Identification of a minimum number of genes to predict triple-negative breast cancer subgroups from gene expression profiles

Akhouayri, Laila; Ostano, Paola; Mello-Grand, Maurizia; Gregnanin, Ilaria; Crivelli, Francesca; Laurora, Sara; Liscia, Daniele; Leone, Francesco; Santoro, Angela; Mulè, Antonino; Guarino, Donatella; Maggiore, Claudia; Carlino, Angela; Magno, Stefano; Scatolini, Maria; Di Leone, Alba; Masetti, Riccardo; Chiorino, Giovanna

doi:10.1186/s40246-022-00436-6

Background: Triple-negative breast cancer (TNBC) is a very heterogeneous disease. Several gene expression and mutation profiling approaches were used to classify it, and all converged to the identification of distinct molecular subtypes, with some overlapping across different approaches. However, a standardised tool to routinely classify TNBC in the clinics and guide personalised treatment is lacking.

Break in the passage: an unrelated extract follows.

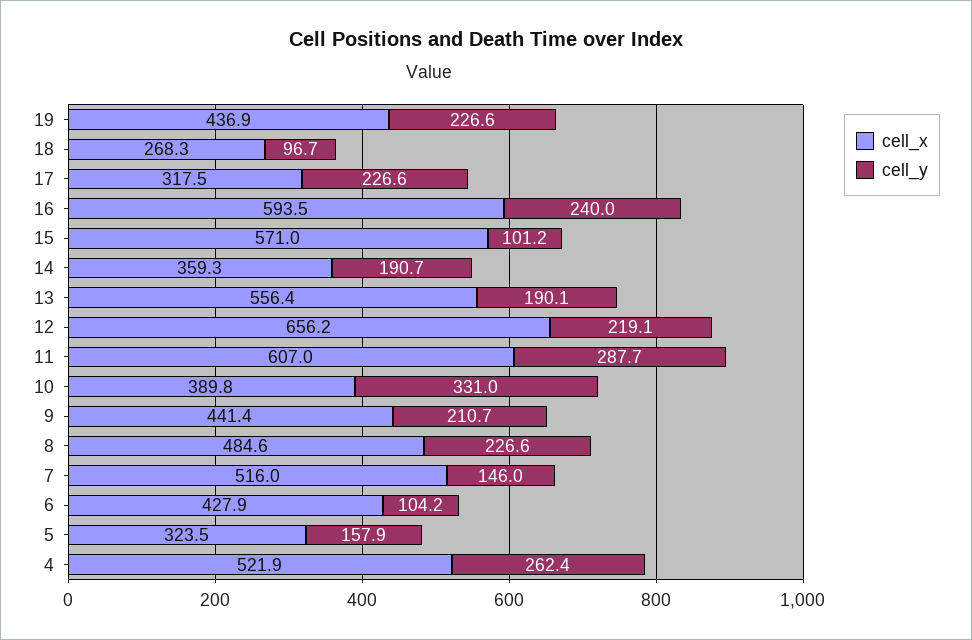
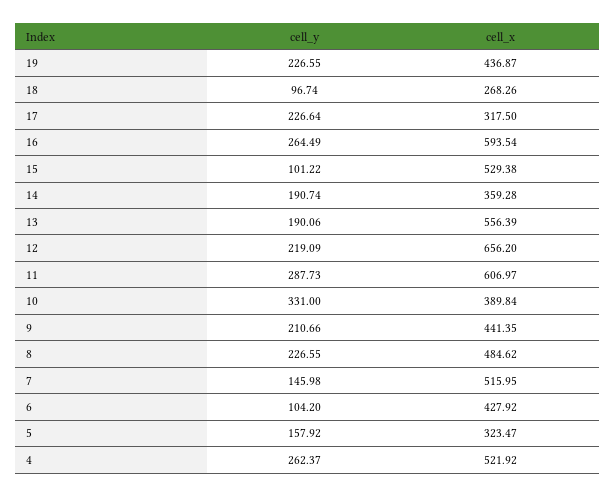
cell_y, 16: 240 -> 264.49
cell_x, 15: 571 -> 529.38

We aimed at defining a specific gene signature for each of the six TNBC subtypes proposed by Lehman et al. in 2011 (basal-like 1 (BL1); basal-like 2 (BL2); mesenchymal (M); immunomodulatory (IM); mesenchymal stem-like (MSL); and luminal androgen receptor (LAR)), to be able to accurately predict them.Methods: Lehman's TNBCtype subtyping tool was applied to RNA-sequencing data from 482 TNBC (GSE164458), and a minimal subtype-specific gene signature was defined by combining two class comparison techniques with seven attribute selection methods. Several machine learning algorithms for subtype prediction were used, and the best classifier was applied on microarray data from 72 Italian TNBC and on the TNBC subset of the BRCA-TCGA data set.Results: We identified two signatures with the 120 and 81 top up-and downregulated genes that define the six TNBC subtypes, with prediction accuracy ranging from 88.6 to 89.4%, and even improving after removal of the least important genes. Network analysis was used to identify highly interconnected genes within each subgroup. Two druggable matrix metalloproteinases were found in the BL1 and BL2 subsets, and several druggable targets were complementary to androgen receptor or aromatase in the LAR subset. Several secondary drug-target interactions were found among the upregulated genes in the M, IM and MSL subsets.Conclusions: Our study took full advantage of available TNBC data sets to stratify samples and genes into distinct subtypes, according to gene expression profiles. The development of a data mining approach to acquire a large amount of information from several data sets has allowed us to identify a well-determined minimal number of genes that may help in the recognition of TNBC subtypes. These genes, most of which have been previously found to be associated with breast cancer, have the potential to become novel diagnostic markers and/or therapeutic targets for specific TNBC subsets.